Understanding OpenAI Embeddings

Understanding OpenAI Embeddings

What Are Embeddings at Their Core?

OpenAI embeddings change text into numbers. They turn words, sentences, or documents into lists of numbers called vectors. These numbers show the meaning of the text in a way that computers can understand and use.

When text is turned into these number lists, texts with similar meanings get similar numbers. This is important because the numbers are not random. They show meaning in a mathematical way.

How Embeddings Work Fundamentally

When you send text to OpenAI's embedding API, the AI uses a neural network to understand the relationships between words and ideas. It has learned this from reading a lot of text.

The result is a vector, which is a list of numbers like -0.006929 and 0.005336. For text-embedding-3-small, the list has 1536 numbers, and for text-embedding-3-large, it has 3072 numbers.

The important thing is that the distance between two vectors shows how related the texts are. Smaller distances mean they are more related.

Why Embeddings Matter

Embeddings fix a basic issue: computers work with numbers, but we use text to communicate. Embeddings help by changing text into numbers that make sense.

This change lets computers:

  • Understand when two different phrases mean the same thing

  • Recognize related ideas even if they use different words

  • See how closely different pieces of text are related

Using Embeddings

To use OpenAI embeddings, you send your text through their API with your chosen model, like text-embedding-3-small. The API gives you back the vector version of your text.

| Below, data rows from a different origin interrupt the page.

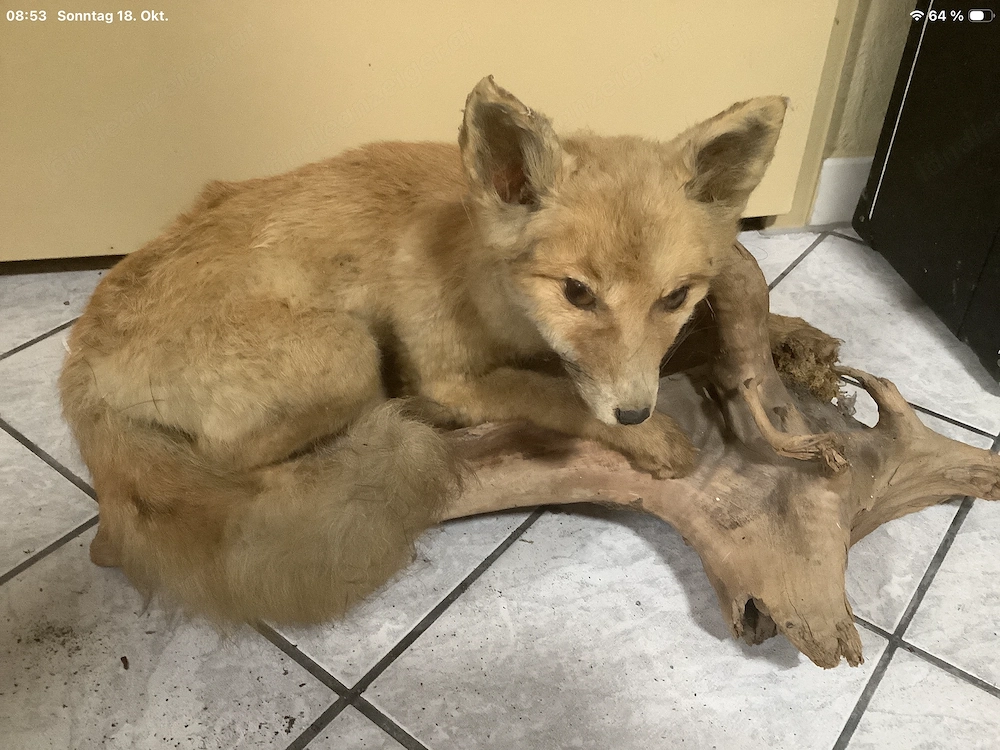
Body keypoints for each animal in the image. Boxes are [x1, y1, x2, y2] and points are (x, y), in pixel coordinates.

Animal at [60, 77, 787, 625]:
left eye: (676, 297)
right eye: (577, 293)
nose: (635, 413)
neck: (482, 278)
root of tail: (80, 357)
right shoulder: (450, 374)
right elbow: (553, 393)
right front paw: (650, 438)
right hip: (343, 351)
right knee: (230, 463)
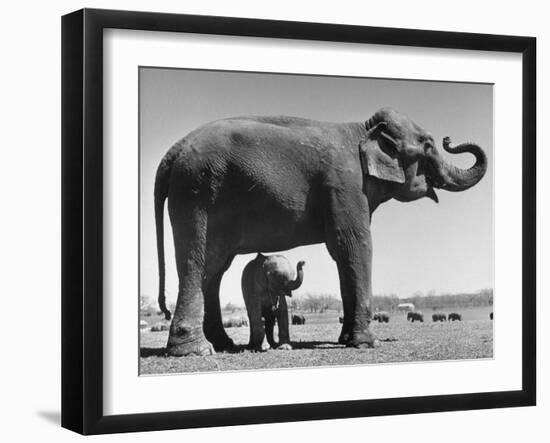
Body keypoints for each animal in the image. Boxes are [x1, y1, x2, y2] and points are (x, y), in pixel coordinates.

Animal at [155, 107, 488, 358]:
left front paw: (346, 340)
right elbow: (354, 245)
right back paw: (196, 351)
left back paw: (223, 344)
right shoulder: (345, 185)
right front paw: (367, 343)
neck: (363, 129)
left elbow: (342, 253)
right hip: (196, 194)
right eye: (428, 146)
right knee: (198, 263)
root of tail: (173, 151)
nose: (449, 138)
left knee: (215, 269)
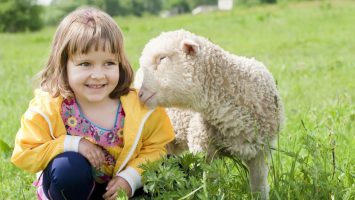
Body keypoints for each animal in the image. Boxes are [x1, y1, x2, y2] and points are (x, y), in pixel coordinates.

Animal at [135, 28, 286, 199]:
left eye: (162, 58)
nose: (140, 94)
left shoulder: (261, 151)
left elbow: (259, 186)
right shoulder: (202, 147)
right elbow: (210, 182)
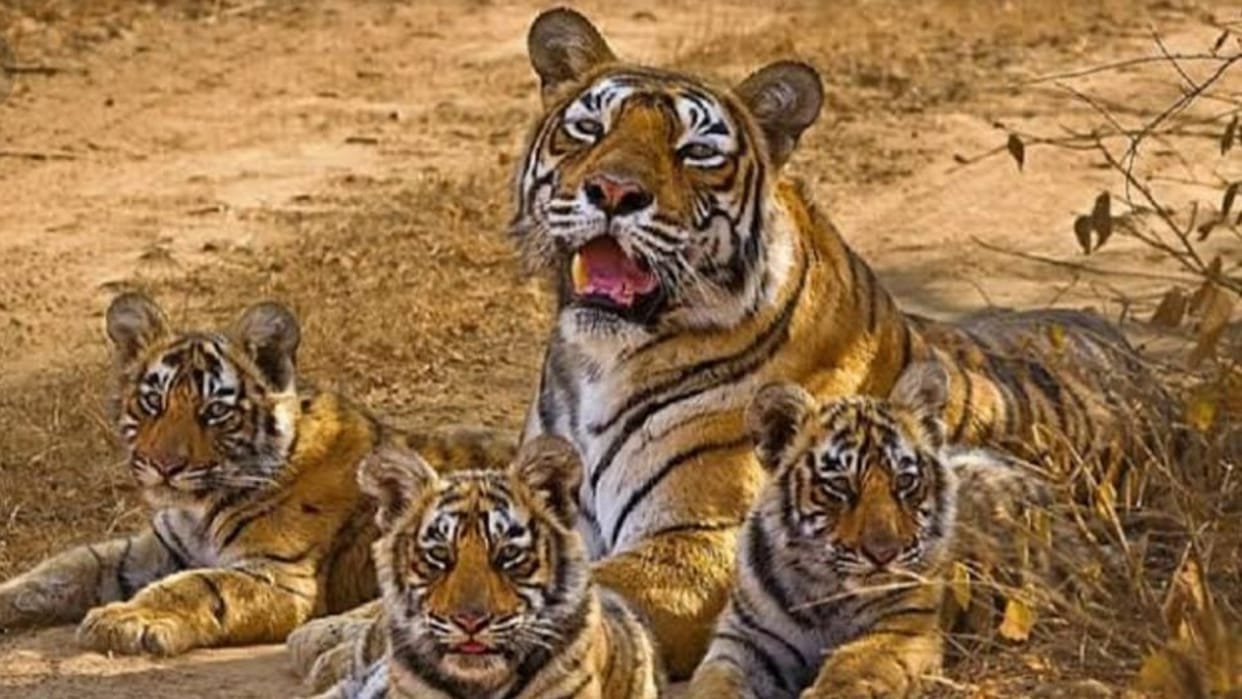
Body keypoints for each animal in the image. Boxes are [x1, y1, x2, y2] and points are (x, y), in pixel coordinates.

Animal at [0, 292, 516, 656]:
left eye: (214, 412)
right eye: (153, 402)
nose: (165, 466)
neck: (198, 508)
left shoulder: (281, 578)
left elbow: (197, 586)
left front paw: (127, 620)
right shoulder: (152, 549)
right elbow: (65, 568)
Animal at [686, 363, 1096, 699]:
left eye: (905, 481)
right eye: (840, 487)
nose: (884, 554)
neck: (825, 592)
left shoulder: (902, 630)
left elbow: (852, 669)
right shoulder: (744, 640)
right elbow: (714, 683)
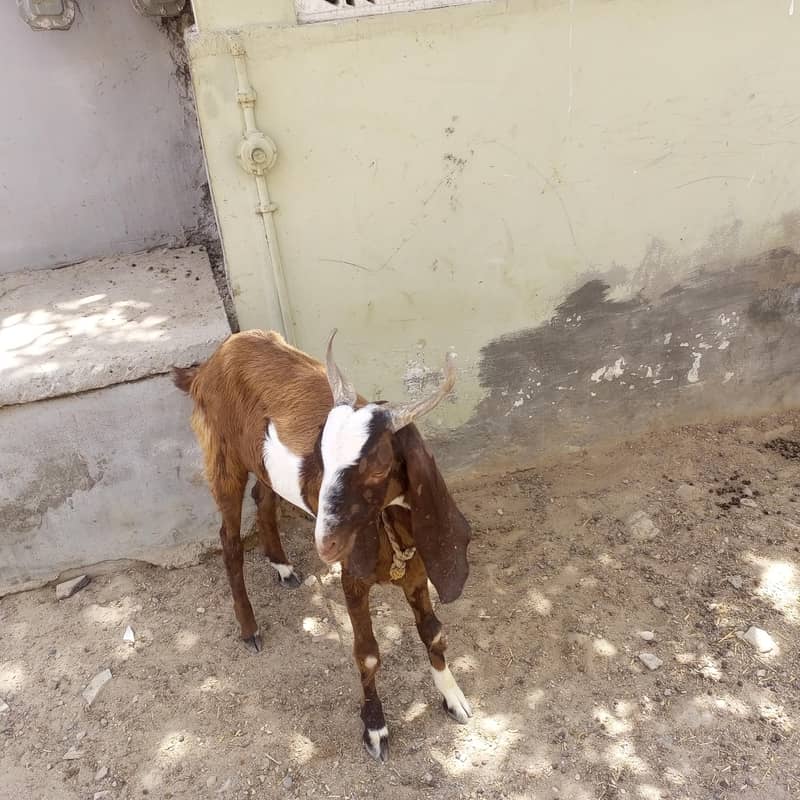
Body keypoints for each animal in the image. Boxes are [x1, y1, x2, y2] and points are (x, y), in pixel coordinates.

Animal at [172, 329, 472, 762]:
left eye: (379, 467)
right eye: (322, 457)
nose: (326, 544)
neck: (390, 531)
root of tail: (213, 361)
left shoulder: (417, 567)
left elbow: (433, 632)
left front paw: (452, 696)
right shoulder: (353, 578)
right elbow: (367, 652)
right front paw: (375, 729)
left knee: (264, 500)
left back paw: (282, 566)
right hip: (223, 457)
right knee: (229, 539)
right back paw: (249, 627)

You can store these vectors in special databases made for them, called vector databases, and do different things like:

  • Search by finding vectors that are closest to your query vector

  • Group similar texts by finding clusters of vectors

  • Spot unusual texts by finding isolated vectors

  • Classify texts by comparing them to labeled examples

OpenAI's Current Embedding Models

OpenAI has two main third-generation embedding models:

text-embedding-3-small:

  • It's faster and cheaper

  • Has 1536 dimensions by default

  • Works well for most uses

  • Can process about 62,500 pages for each dollar spent

text-embedding-3-large:

  • Offers better performance with slightly improved results

  • Comes with 3072 dimensions by default

  • Best for when you need the highest accuracy

  • Can process about 9,615 pages for each dollar spent

Both models can handle up to 8191 tokens, which is about 6000 words, at once.

In Summary

OpenAI embeddings turn text into numbers while keeping the meaning. These vectors help computers understand and work with text in ways that wouldn't be possible otherwise. They are the basis for modern search, recommendations, and many other AI applications that use text.